Сомнений не оставалось. Листва парка уже не могла скрыть остов громадной лодки. С её ростом тревога охватывала город. Взрослые говорили о войне.
В детских книгах, которые мать читала Талю, война представлялась праздником в образе быстрых тачанок, лошадей, звенящих сабель, солдат с красными звёздами, дружных и громких песен.
Когда лодка в парке выросла выше деревьев, отец принялся рыть яму в глубине сада, подальше от дома. Яму он называл щелью, в которую нужно будет прятаться от самолётов. В воображении Таля самолёт и имя Чкалов олицетворяли мечту. Яму накрыли старыми досками, на них насыпали слой земли и поверху набросали ветки.

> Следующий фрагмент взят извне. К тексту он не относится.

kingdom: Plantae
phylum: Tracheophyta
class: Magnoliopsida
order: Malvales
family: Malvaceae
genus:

По приставной лестнице отец взобрался на крышу дома и рукой показывал Талю куда положит ещё ветку, чтобы с воздуха нельзя было распознать щель. Наконец закончили и спустились туда всей семьёй. Пахло сырой землёй, отец беспрерывно зажигал спички, было душно и тесно. Жанет начала плакать, протягивая ручки к светлому проёму. Выбираться оказалось труднее, осыпались ступеньки, скользили ноги.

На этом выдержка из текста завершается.